Records from a dataset
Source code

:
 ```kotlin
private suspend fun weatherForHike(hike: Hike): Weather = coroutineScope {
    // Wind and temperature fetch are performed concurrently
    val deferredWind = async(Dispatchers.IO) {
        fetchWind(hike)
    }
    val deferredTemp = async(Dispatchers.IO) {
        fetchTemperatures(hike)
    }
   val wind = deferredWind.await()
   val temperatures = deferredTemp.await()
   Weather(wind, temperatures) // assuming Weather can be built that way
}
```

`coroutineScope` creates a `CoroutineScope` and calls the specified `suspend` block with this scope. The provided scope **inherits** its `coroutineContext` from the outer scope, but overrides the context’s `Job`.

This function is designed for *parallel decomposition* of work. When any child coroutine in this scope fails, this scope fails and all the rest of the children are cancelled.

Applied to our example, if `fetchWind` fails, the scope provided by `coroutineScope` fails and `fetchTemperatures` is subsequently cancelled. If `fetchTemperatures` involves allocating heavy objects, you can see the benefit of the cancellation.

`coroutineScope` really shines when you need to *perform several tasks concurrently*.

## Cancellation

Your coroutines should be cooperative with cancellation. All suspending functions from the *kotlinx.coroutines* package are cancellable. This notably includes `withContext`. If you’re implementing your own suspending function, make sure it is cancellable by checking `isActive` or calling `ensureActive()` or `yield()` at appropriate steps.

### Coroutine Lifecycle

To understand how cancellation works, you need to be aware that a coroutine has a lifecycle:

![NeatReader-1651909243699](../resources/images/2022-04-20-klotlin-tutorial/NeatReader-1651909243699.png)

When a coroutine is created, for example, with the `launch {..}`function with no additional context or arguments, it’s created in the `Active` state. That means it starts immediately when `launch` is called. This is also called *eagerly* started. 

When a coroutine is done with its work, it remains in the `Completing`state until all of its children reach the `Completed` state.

* _Problem statement_
Every line that contains the string "deferredWind" should be copied from the records.

* _Answer_
    val deferredWind = async(Dispatchers.IO) {
   val wind = deferredWind.await()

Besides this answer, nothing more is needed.